# How to complete this task
Copy the records below exactly, omitting any pictures they contain.

# Extracted data

----

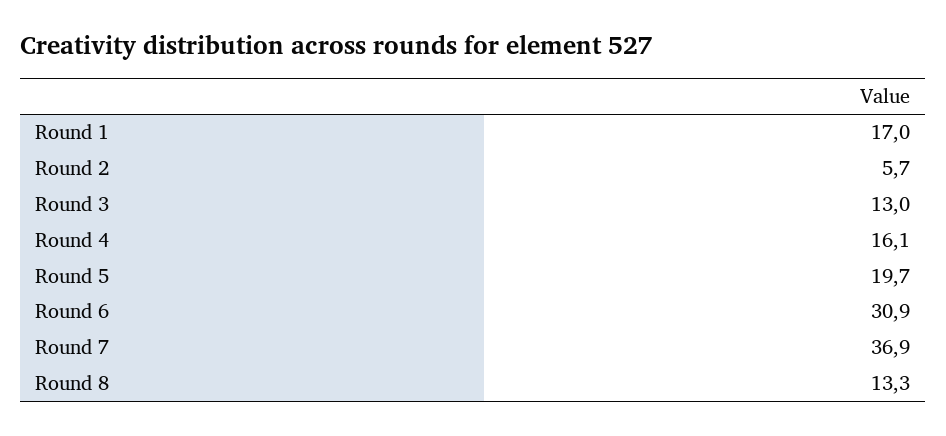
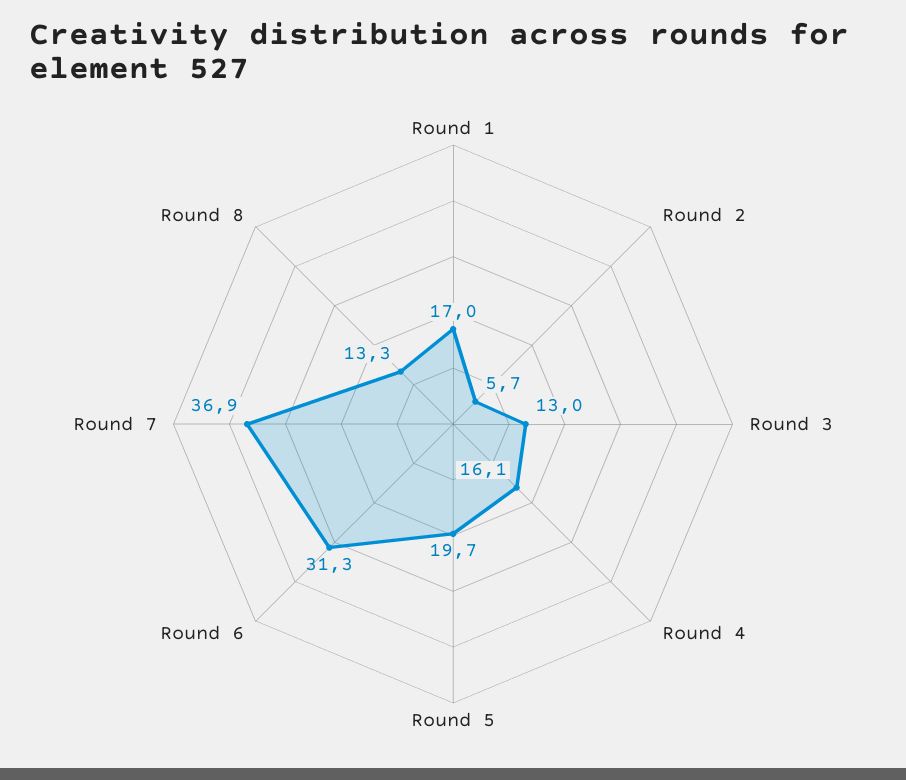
  {
    "Round 1": 17,
    "Round 2": 5.7,
    "Round 3": 13,
    "Round 4": 16.1,
    "Round 5": 19.7,
-   "Round 6": 30.9,
+   "Round 6": 31.3,
    "Round 7": 36.9,
    "Round 8": 13.3
  }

----

# Result of the task
  {
    "Round 1": 17,
    "Round 2": 5.7,
    "Round 3": 13,
    "Round 4": 16.1,
    "Round 5": 19.7,
-   "Round 6": 30.9,
+   "Round 6": 31.3,
    "Round 7": 36.9,
    "Round 8": 13.3
  }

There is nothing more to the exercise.